Jadi dapat digarisbawahi bahwa berhaji tidak hanya sempurna dalam menyelesaikan manasik hajinya secara sempurna, mulai dari berihram di maiqat yang telah ditentukan, thawaf di keliling baitullah, sa'i antara Shafa dan Marwah, wuquf di 'Arafah, mabit di Muzdalifa. Akan tetapi akan lebih lengkap ketika jamaah haji sepulang dari tanah suci dapat memperbaiki akhlak dan tingkah laku. Sungguh ironis jika setiap tahun ratusan ribu umat Islam berhaji, namun moral bangsa ini tidak kunjung membaik.
Memperbaiki akhlak secara pribadi dan mampu membawa pencerahan bagi lingkungan sekitar inilah sebenarnya puncak dari ibadah haji. Singkatnya ibadah haji akan membentuk perilaku akhlak terpuji dan mulia. Hal ini dapat diukur dengan peningkatan amal-amal kebajikan yang dilakukan, baik terhadap Allah SWT secara vertikal dan hubungan sesama manusia secara horizontal. Bahkan hubungan secara horizontal atau ibadah muta'addiyah (ibadah sosial) yang manfaatnya dirasakan pelakunya dan orang lain amat dianjurkan dalam Islam.

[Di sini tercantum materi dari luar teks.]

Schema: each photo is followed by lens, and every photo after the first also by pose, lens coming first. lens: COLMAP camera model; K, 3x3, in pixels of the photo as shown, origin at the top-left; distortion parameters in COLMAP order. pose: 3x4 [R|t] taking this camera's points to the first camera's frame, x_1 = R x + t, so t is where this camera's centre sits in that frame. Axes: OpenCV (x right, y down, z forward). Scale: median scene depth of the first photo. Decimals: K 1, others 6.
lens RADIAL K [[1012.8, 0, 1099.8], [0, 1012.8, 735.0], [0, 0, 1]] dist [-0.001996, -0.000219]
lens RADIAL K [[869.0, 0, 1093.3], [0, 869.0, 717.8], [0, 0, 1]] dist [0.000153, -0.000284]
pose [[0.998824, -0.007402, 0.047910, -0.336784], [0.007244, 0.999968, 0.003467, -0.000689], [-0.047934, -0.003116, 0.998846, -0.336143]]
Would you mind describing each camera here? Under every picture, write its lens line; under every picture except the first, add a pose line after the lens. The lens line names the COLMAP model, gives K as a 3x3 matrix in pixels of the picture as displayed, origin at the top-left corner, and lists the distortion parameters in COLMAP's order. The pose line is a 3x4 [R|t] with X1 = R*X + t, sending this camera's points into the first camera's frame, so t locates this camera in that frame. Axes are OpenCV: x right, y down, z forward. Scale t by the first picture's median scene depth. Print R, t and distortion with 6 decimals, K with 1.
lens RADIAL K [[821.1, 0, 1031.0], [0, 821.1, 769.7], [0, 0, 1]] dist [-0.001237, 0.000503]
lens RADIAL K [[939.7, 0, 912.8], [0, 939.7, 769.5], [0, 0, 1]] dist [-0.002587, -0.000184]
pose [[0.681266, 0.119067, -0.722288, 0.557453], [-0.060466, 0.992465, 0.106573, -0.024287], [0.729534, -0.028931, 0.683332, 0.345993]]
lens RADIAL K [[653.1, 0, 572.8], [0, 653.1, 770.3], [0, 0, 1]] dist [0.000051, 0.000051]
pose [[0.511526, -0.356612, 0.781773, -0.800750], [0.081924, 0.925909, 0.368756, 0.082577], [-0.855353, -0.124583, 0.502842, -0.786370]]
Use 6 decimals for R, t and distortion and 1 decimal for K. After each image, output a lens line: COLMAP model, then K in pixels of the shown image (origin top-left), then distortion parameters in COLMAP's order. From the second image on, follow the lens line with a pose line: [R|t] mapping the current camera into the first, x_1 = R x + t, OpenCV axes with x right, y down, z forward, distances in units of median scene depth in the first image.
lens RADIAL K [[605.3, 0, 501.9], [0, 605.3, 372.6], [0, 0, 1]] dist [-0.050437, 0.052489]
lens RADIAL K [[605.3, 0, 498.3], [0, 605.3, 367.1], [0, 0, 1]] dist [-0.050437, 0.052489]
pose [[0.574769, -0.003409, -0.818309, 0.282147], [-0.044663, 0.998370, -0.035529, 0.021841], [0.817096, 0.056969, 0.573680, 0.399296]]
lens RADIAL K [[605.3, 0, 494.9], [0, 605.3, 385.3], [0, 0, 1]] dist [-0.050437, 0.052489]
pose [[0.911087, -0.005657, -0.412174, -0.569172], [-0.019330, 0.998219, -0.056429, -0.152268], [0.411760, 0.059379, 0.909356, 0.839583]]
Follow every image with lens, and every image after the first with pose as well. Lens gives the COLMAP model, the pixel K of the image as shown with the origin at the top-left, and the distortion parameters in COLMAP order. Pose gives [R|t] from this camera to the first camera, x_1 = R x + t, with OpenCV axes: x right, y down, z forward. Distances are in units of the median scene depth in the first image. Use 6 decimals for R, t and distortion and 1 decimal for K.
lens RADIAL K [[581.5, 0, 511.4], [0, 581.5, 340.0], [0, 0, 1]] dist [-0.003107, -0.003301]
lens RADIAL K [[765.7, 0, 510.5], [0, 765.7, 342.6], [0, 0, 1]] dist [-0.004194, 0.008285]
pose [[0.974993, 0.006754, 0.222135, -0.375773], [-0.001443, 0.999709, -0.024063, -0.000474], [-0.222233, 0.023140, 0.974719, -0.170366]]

Dapat disimpulkan  memperbaiki akhlak secara pribadi dan sosial di masyarakat setelah menunaikan ibadah haji adalah tugas mulia, keteladanan mereka amat kita nantikan. Oleh sebab itu, mudah-mudahan para jamaah haji kita mampu membawa setumpuk harapan itu dipundaknya dan dapat pulang kembali ke tengah-tengah masyarakat sebagai mishbah (pelita) yang mencerahkan di tengah keterpurukan umat. Amien.